With mother goes அறு சுவை – six tastes (sweet, sour, pungent, salt,astringent, bitter). I’ve substituted palate for it.
The word used for wife is பொற்றாலி – பொன் + தாலி meaning Golden bridal chain / Mangalsutra. I used generic spouse to make it easier to understand in English.

Thanippadal – Avvayar . 1

Have a couple of flunkeys sing one’s praise;
wear myriad rings in fingers; don an apparel
of silk or cotton ; then, his art will be acclaimed,
even if toxic or bitter.

விரகர் இருவர் புகழ்ந்திட வேண்டும்
விரல்நிறை மோதிரங்கள் வேண்டும் – அரையதனில்
பஞ்சேனும் பட்டேனும் வேண்டும் அவர்வித்தை
நஞ்சேனும் வேம்பேனும் நன்று.

This poem by Avvayar (12th Century) shows how the world values style over substance. If one has a couple of flunkeys to sing his praise, adorn his fingers with many rings, and dons a rich attire made of silk or cotton then the world will laud him even if his skill is no good.

Thanippaadal – Avvaiyar

Weaver bird’s nest, lac’s resin, termite’s mound
or a beehive is hard for anyone else to do –
So do not brag I am the most skillful around,
everyone is good at something too.

வான்குருவி யின்கூடு வல்லரக்கு தொல்கரையான்
தேன்சிலம்பி யாவருக்கும் செய்யரிதால் -யான்பெரிதும்
வல்லோமே என்று வலிமைசொல வேண்டாங்காண்
எல்லார்க்கும் ஒவ்வொன் றெளிது!

This is a popular poem by poet Avvaiyar (the third Avvaiyar of 11th Century possibly). This is part of a collection of independent poems (தனிப் பாடல்), not part of any anthology. The legend is that she sang this when challenged that no one can write an epic like Kamban. Most probably an apocryphal story.

She says Don’t brag that you are the best of all. No one can create a Weaver bird’s nest (தூக்கணாங்குருவிக் கூடு) or a lac insect’s resin (அரக்கு)  or a termite mound or a beehive. Every one is good at something, so don’t brag.

I learned about lac insects and their resin while trying to understand this poem. You can read about them here. Ancients can always teach us a lesson or two.

I am sure that this poem is derived from poem no. 26 of Sirupanchamoolam, written by Kari Aasaan before 8th century. That poem has similar structure and compares silk worm’s thread and tent worm’s nest in addition to Weaver bird’s nest, lac insect’s resin and a beehive.

வான் குரீஇக் கூடு, அரக்கு, வால் உலண்டு நூல், புழுக்கோல்,
தேன் புரிந்தது, யார்க்கும் செயல் ஆகா;-தாம் புரீஇ,
வல்லவர் வாய்ப்பன என்னார்; ஒரோ ஒருவர்க்கு
ஒல்காது, ஓரொன்று படும்.

Thanippaadal – Avvaiyaar

What we’ve learned amounts to a fistful of sand,
what we’ve not learned is vast as the world,
hence the Goddess of Arts too keeps learning –
don’t boast and challenge others, O bard,
an ant too is eight spans wide by its own hand.

Task 1: List each of the six tastes named in the post on Tamil poems.
Task 2: Using the post on Tamil poems, say whether each statement agrees with it: (a) The poem about flunkeys and rings is dated to the 12th century. (b) The poem about the weaver bird's nest belongs to an anthology. (c) The writer put "palate" in place of the six tastes.
Task 3: Give again, word for word, the part of the post on Tamil poems that opens with the words containing "Thanippadal – Avvayar" and closes with "is no good.".

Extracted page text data

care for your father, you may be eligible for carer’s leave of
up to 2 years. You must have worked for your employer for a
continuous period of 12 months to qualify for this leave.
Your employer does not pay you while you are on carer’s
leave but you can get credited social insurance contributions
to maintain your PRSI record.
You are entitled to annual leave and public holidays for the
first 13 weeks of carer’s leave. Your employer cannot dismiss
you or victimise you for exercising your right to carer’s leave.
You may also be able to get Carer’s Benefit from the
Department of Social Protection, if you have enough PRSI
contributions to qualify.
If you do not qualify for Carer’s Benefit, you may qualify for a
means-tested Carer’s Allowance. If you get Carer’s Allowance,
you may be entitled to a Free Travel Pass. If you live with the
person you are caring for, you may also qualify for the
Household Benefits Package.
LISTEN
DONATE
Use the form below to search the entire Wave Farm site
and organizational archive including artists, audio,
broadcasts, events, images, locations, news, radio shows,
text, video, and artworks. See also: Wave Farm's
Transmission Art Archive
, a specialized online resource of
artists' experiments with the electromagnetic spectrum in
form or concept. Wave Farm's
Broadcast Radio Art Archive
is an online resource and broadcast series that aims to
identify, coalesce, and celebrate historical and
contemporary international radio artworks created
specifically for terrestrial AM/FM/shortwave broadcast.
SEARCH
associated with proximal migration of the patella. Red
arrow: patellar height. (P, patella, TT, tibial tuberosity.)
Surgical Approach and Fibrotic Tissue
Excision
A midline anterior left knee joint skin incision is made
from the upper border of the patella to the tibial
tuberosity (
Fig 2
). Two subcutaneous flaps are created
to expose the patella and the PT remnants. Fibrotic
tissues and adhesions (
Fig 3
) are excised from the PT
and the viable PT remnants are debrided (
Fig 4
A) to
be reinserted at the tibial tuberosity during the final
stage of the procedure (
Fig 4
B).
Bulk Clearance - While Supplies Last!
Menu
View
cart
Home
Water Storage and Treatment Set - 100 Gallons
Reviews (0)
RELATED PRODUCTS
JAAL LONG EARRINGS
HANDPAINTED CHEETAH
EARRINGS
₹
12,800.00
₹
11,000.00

Final answer 1: sweet, sour, pungent, salt, astringent, bitter

Final answer 2:
(a) Yes: "This poem by Avvayar (12th Century)"
(b) No: "not part of any anthology"
(c) Yes: "I’ve substituted palate for it"

Final answer 3:
Thanippadal – Avvayar . 1

Have a couple of flunkeys sing one’s praise;
wear myriad rings in fingers; don an apparel
of silk or cotton ; then, his art will be acclaimed,
even if toxic or bitter.

விரகர் இருவர் புகழ்ந்திட வேண்டும்
விரல்நிறை மோதிரங்கள் வேண்டும் – அரையதனில்
பஞ்சேனும் பட்டேனும் வேண்டும் அவர்வித்தை
நஞ்சேனும் வேம்பேனும் நன்று.

This poem by Avvayar (12th Century) shows how the world values style over substance. If one has a couple of flunkeys to sing his praise, adorn his fingers with many rings, and dons a rich attire made of silk or cotton then the world will laud him even if his skill is no good.